§ 掲載文:
________
最近では「博士後期課程」の3年目に博士論文を提出し「課程博士」を取得するようになったようですが、私が院生だった頃はそんなにすぐには博士号は取得できず、3年目にいったん退学(「単位取得退学」とか「研究指導認定退学」)したあと、研修員として大学に残った上で博士論文を完成させ「論文博士」を取るのが一般的でした。
大学院5年間は奨学金貸与される可能性が高いいっぽう、研修員になると収入はゼロとなります。この時点で大学教員常勤職に採用されれば生活は安定しますが、そうでない場合は非常勤講師などで食いつなぐことになります。このことは、昨日も述べた通りです。
- 公募地獄:
このことも昨日に述べた通りです。私は確か13回応募しました。
あと私の頃の公募は書類提出だけでしたが、最近では最終選考に残ったあと、面接や模擬授業を求められるケースが増えてきたようです。
- 任期地獄:
私の時代は、国立大学にいったん採用されると国家公務員扱いとなり、定年まで終身雇用になっていましたが、最近は、特に若手の採用人事などで「任期あり」という条件がつけられるケースが増えてきました。この任期は延長される場合もありますが、機械的に打ち切られる場合は次の就職先を捜す必要があります。今回の年金トークに関して言えば、任期ありの採用では、厚生年金の手続や最終的な支給額が大きく影響されるのではないかと思います。
- 昇格地獄:
特別なケースを除けば、普通、教授としていきなり採用されることはありません。講師や准教授(私の時代は「助教授」)で採用されたあと、教授への昇格人事が行われることになります。
学部によってはほぼ年功序列的に昇格できる場合もありますが【もちろん業績を示すことが前提】、理系の学部などでは、公募により他の候補者と争う場合があるようです。例えばAさん、Bさん、Cさんがそれぞれ教授、准教授、助教でありAさんが定年退職したとします。そのさい、年功序列ではなく全国規模で教授の採用人事が公募され、Bさんも応募できますが、全く別の大学から応募したDさんが教授に採用されることもあります。また、助教だったCさんが准教授のBさんを差し置いて教授になるという場合もあります。
________
§ 提供資料:
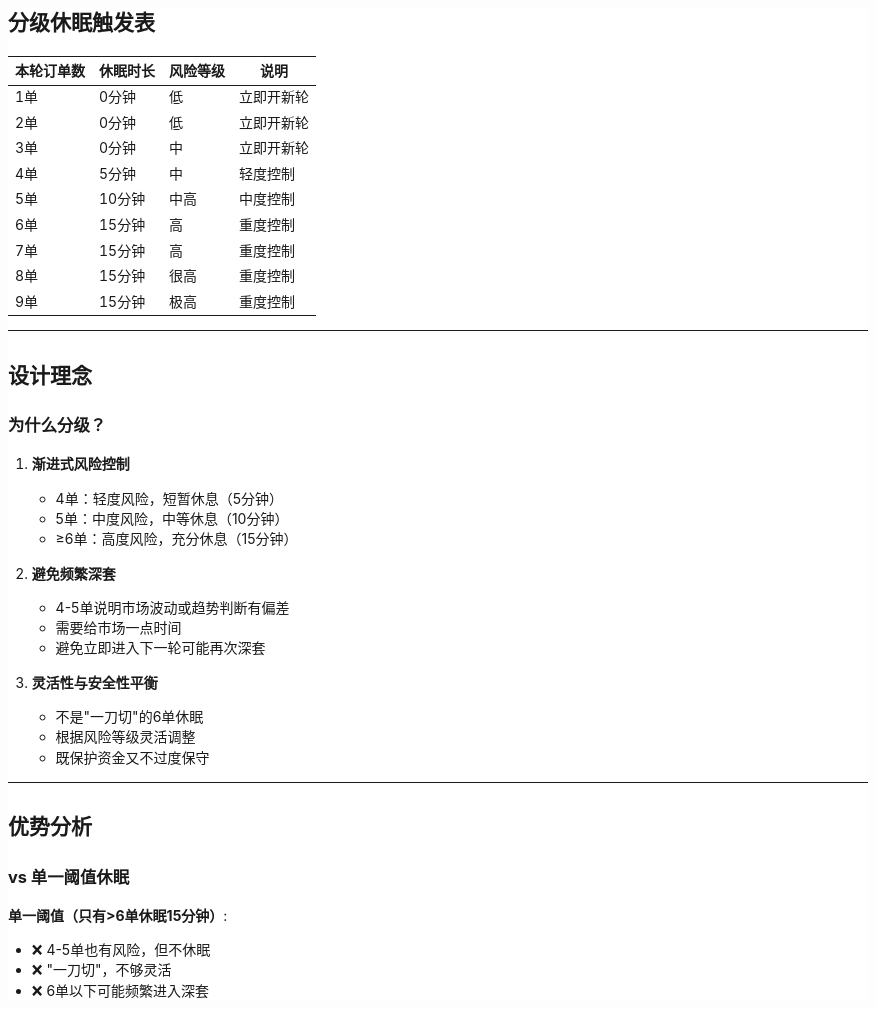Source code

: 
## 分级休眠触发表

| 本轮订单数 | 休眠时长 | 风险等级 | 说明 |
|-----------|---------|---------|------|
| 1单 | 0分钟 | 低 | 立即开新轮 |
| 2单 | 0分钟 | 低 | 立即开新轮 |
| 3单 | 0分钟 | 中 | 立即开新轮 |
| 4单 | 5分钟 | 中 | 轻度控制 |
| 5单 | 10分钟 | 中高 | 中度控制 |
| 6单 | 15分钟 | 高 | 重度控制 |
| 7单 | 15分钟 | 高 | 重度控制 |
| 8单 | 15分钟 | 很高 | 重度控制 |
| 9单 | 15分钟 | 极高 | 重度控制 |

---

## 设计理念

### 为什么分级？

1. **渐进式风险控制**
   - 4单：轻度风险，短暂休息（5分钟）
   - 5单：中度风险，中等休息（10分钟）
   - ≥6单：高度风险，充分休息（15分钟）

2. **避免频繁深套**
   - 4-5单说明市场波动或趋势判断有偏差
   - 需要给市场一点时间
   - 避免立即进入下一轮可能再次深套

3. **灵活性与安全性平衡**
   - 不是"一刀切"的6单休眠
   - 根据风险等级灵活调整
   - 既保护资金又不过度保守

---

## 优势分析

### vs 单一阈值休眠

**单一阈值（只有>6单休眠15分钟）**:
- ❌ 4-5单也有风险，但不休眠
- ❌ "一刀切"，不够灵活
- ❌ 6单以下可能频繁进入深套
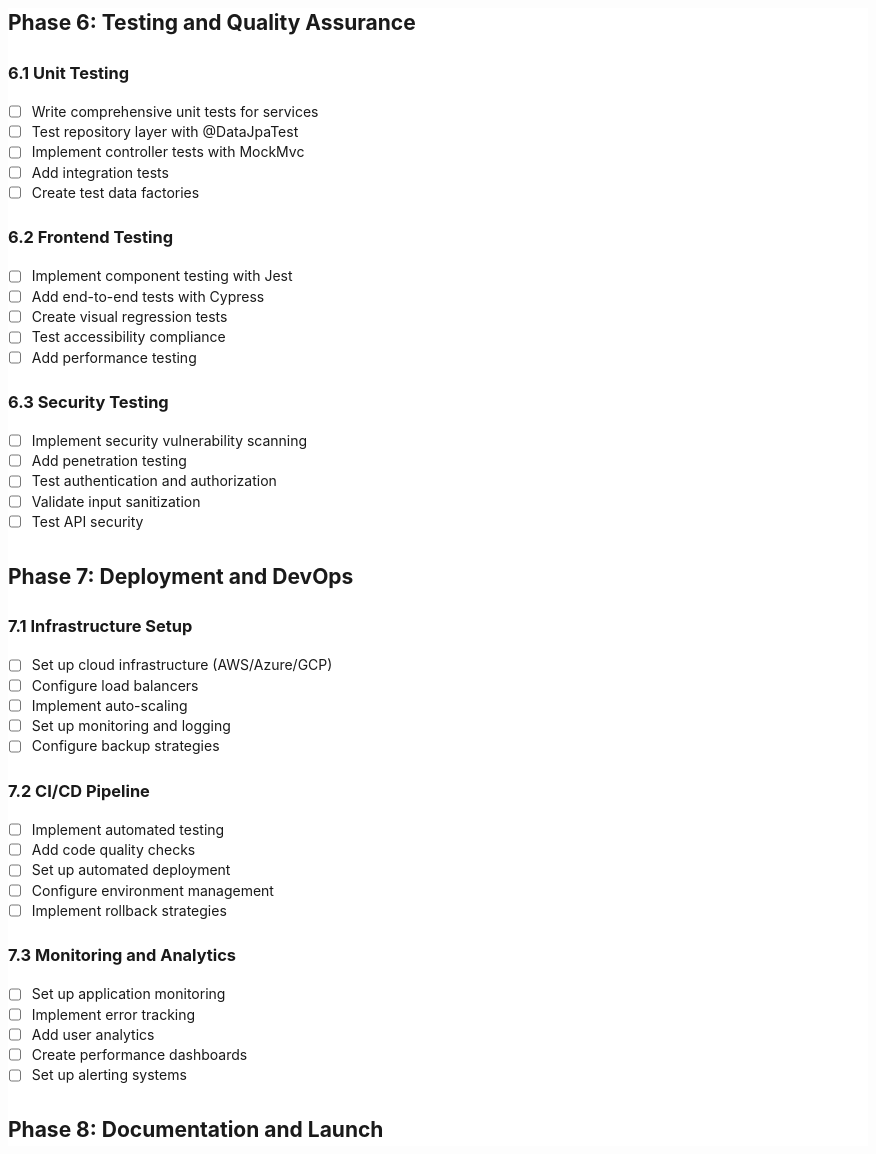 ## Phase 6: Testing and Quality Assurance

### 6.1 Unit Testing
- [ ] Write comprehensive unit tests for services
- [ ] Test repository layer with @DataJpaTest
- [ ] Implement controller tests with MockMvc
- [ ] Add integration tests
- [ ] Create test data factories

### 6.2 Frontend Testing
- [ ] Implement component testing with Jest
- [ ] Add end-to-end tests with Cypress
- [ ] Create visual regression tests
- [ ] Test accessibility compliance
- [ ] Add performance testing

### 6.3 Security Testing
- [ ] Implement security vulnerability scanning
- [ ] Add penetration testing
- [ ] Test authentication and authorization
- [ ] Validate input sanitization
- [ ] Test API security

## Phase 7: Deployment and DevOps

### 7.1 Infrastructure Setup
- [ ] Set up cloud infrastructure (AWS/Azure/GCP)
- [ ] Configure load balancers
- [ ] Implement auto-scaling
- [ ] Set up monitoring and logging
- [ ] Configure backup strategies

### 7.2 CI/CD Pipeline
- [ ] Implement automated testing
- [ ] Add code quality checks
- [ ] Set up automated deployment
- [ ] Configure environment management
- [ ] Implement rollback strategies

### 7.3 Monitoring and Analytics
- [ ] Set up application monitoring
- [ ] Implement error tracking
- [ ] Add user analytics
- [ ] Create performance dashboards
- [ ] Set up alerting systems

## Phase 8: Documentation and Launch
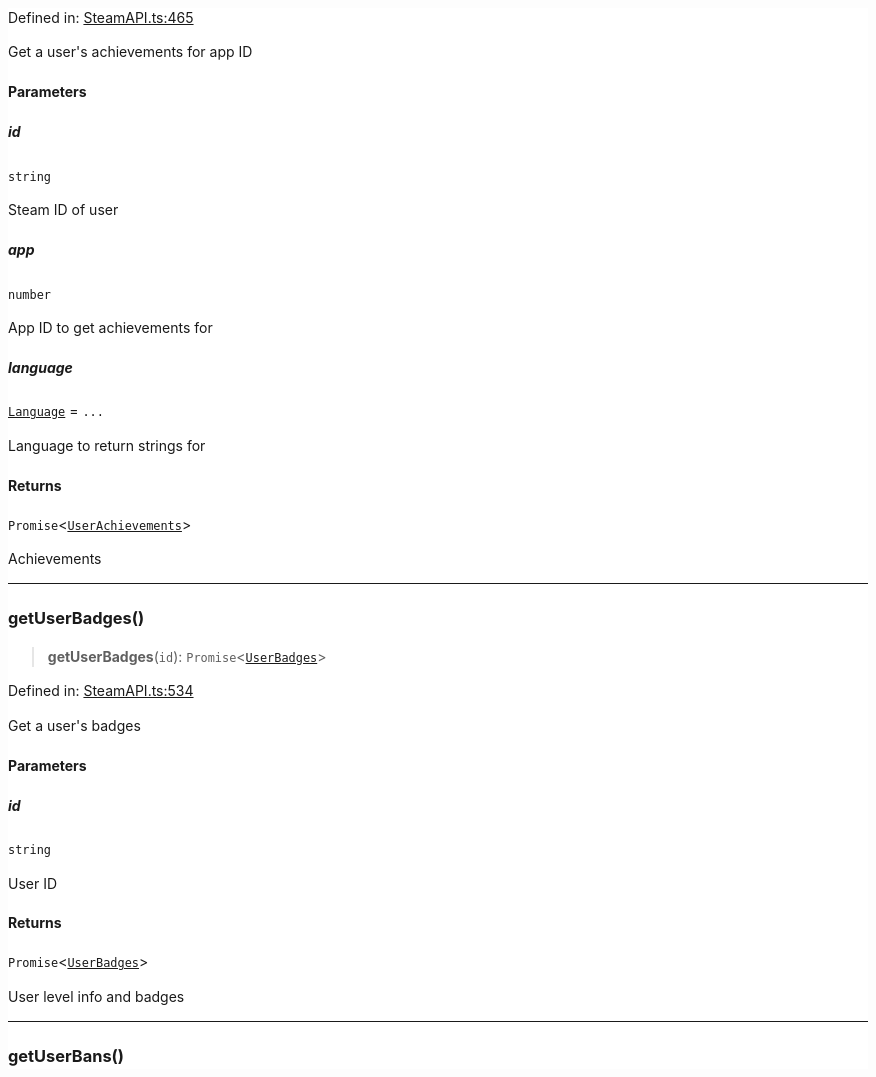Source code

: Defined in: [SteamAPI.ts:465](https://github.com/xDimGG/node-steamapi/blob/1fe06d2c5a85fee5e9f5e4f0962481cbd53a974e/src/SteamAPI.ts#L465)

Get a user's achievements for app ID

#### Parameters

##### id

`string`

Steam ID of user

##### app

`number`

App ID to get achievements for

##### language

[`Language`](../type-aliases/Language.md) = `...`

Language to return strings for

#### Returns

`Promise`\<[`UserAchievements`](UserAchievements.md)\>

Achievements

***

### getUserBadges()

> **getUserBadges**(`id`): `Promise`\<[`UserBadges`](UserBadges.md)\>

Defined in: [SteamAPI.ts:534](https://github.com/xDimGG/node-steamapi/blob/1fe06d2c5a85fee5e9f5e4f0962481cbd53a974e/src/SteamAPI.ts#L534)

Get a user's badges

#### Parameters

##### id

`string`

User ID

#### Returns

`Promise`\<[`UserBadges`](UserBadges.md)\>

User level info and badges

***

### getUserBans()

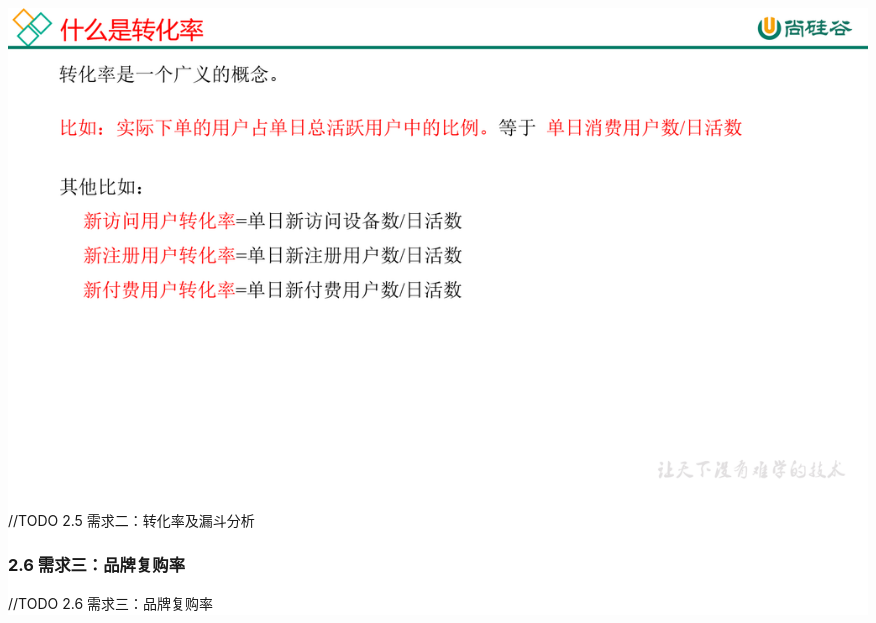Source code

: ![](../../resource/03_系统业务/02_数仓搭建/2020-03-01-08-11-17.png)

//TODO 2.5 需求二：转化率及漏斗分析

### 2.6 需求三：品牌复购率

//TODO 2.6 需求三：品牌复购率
________
§ 課題 1: 大学教員のキャリアについての掲載文によると、筆者の時代には、国立大学にいったん採用されるとどのような扱いになりましたか。
§ 課題 2: 大学教員のキャリアについての掲載文にある「特別なケースを除けば、普通、教授としていきなり採用されることはありません。」を英語に訳してください。
§ 課題 3: 大学教員のキャリアについての掲載文を、最後の文のあとから書き継いでください。

§ 回答 1: 国家公務員扱いとなり、定年まで終身雇用になっていました。

§ 回答 2: Except in special cases, people are not usually hired as professors right from the start.

§ 回答 3:
- 年俸制地獄:
かつて大学教員の給料は、民間企業や公務員と同じように俸給表に基づいて月給&賞与として支給されていました。ところが私が定年退職を迎える数年前からは年俸制が導入され、年俸の額は教員の個人評価によって影響を受けるようになりました。特に重視されつつあるのが、外部からどれだけの研究資金を獲得したかとか、科研費に採択されているのかといった基準です。
今回の年金トークに関して言えば年俸の額が変動することで厚生年金の支給額は大きく影響されるようになりました。
ということで、大学教員は大学入学時から定年退職時まで色々な苦難の克服を迫られることになります。もし誰かから「将来は大学教員になりたいです」と相談を持ちかけられたら、私は「やめておいたほうがいいですよ」と、引き留め役に徹することになるかと思います。うっかりオススメしておいて途中で行き詰まったとしても責任はとれませんし。ま、よほど才能に恵まれた人であれば、上掲の10の地獄など意識せず、自分の望む通りのテーマで研究し、ちゃんとした成果を上げられるとは思いますがね。
梅子さんとは別の年金インタビューチャンネルで「もし、20歳に戻れるか、1億円貰えるか、どちらかが選べるとしたらどうしますか?」というような質問をしているところがありましたが、20歳に戻るという選択は私にはあり得ませんね。私もそれなりに頑張ったという気持ちはありますが、もう一度ああいう苦労を繰り返したいとは思わない、人生は一度限りで充分という感じです。もっとも1億円貰っても今さら使い道はありません。奨学金を貸与する財団でも作りましょうか。
次回に続く。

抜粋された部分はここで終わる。